I explored my new understanding of menticide to someone close to me and, immediately they breathed a huge sigh of relief. They said recently they thought the world had gone mad — their social feed had become a doom loop with a comments section that made them despair in humanity. Once they knew it had a name, realised how intentional this was, they could see the pattern too – and once they saw the pattern, they felt they could choose a response.

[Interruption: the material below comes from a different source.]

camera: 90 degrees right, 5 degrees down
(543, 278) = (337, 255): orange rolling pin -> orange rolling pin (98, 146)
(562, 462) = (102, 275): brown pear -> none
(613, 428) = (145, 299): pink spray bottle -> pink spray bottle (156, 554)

Here’s mine. I’ve learned about menticide this year, and it’s already changing my life. I can see how I’ve been nudged to think the worst of others and the least of myself — to judge quickly, to fear first. I grew up in systems that taught me to stay small, stay quiet, and stay obedient. Standard social programming told me to avoid politics – especially “at the dinner table” for some obscure reason, that there’s one (white) version of history, there’s one religion, and to distrust difference. I was bullied at school for being different – something I now consider a result of menticide of others – and felt forced to subscribe to the latest trend, be it tech or fashion, lifestyle ‘norms’ and other ways of living. That wasn’t “normal life” — it was engineered existence – avoidance and extraction. It shaped how others saw me, how I saw the world, and how I saw myself. Not well. It’s taken me years of deprogramming and self-work to relearn and think differently – I’m still learning and I see it in others. This isn’t our natural way. It’s been programmed into us.
So now, I’m drawing another new boundary. Consent of content is my new super power, and I want it to be available to others too. For us to decide what comes into our minds with intention. Starve the rage loop. Feed what within us that is human, not allow what is harvesting us to take what it pleases and mess with our minds. I’ll seek out grassroots voices, prioritise platforming marginalised groups and indigenous wisdom and share and honour them.

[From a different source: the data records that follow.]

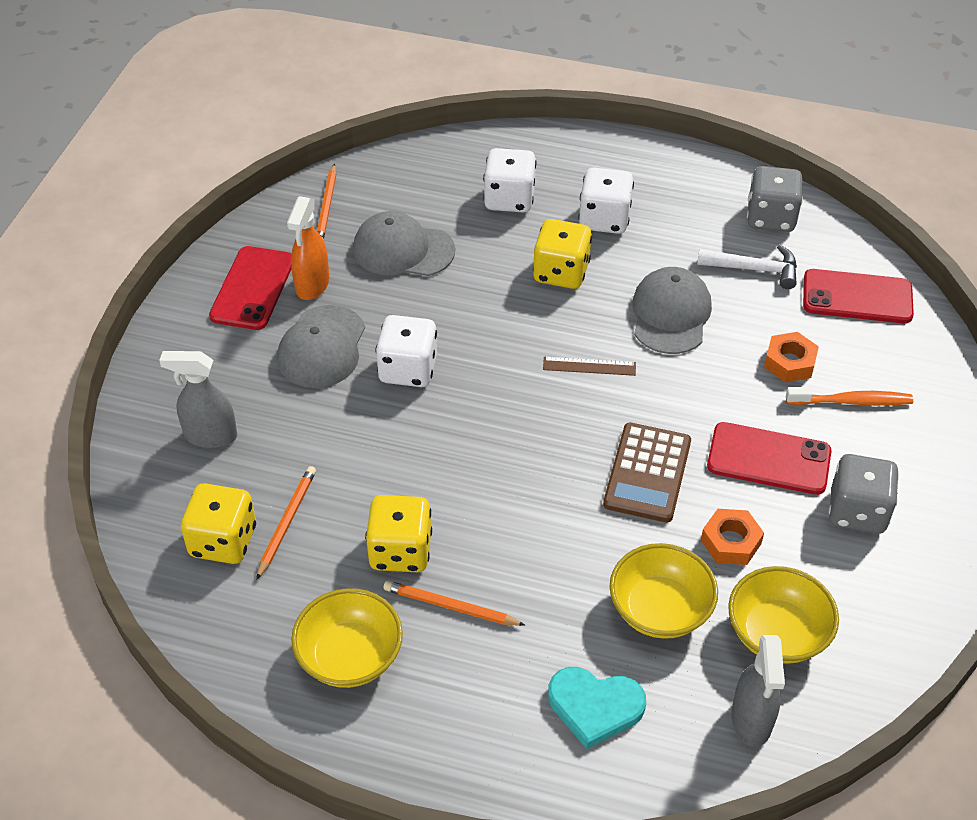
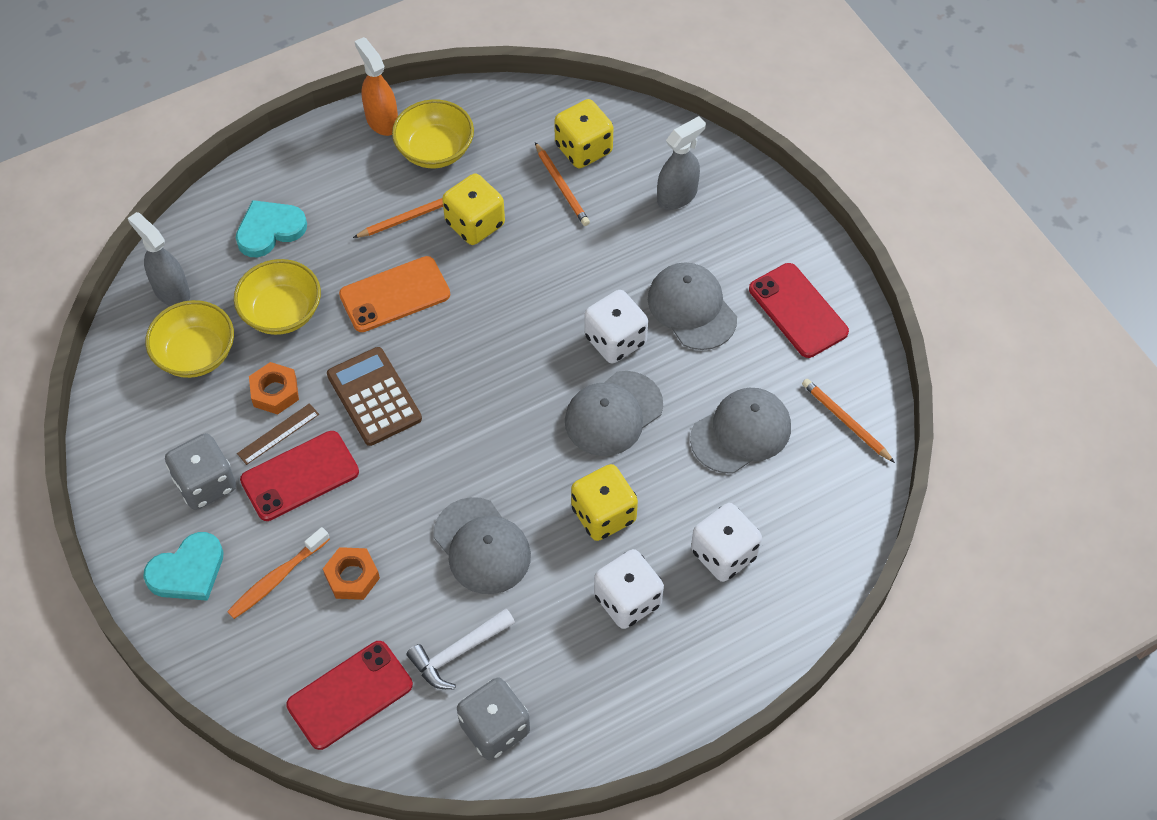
camera: 135 degrees right, 10 degrees up
(312, 285) = (763, 348): orange spray bottle -> orange spray bottle (382, 121)
(475, 324) = (613, 414): none -> grey cap
(541, 544) = (395, 295): none -> orange phone
(589, 366) = (495, 447): brown ruler -> brown ruler (278, 434)
(924, 457) = (187, 571): none -> turquoise heart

As well as continuing to study menticide – and how to be free of it – I’m also committing to divesting my attention economy from the algorithms and ads – and helping others do the same. One of my first significant steps is to head towards a decentralised social network, and there, build a way to find and easily access media from unlikely places.

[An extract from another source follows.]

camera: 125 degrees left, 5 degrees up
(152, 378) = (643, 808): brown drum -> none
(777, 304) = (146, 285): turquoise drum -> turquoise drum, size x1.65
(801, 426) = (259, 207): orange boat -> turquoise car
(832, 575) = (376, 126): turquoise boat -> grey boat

We need to do this work together. There are free, open source systems out there, there are millions of users are heading for the fediverse – with others. Since understanding menticide, the Media Revolution work – growing a movement media that coordinates many responses to the media madness has made more and more sense. If this sounds confusing, I get it – but I promise I’ll do everything I can to make it clearer.
Together? We can make it collective. Imagine the power of readers, watchers, makers — moving away from the covert manipulation and towards collective action.
No consent? No attention.
No attention? No business.
That’s how we turn off the tap of manipulation and reclaim our brains. Access to accurate information is a human right – and freedom from menticide is the missing key we need to face the world’s crises – together.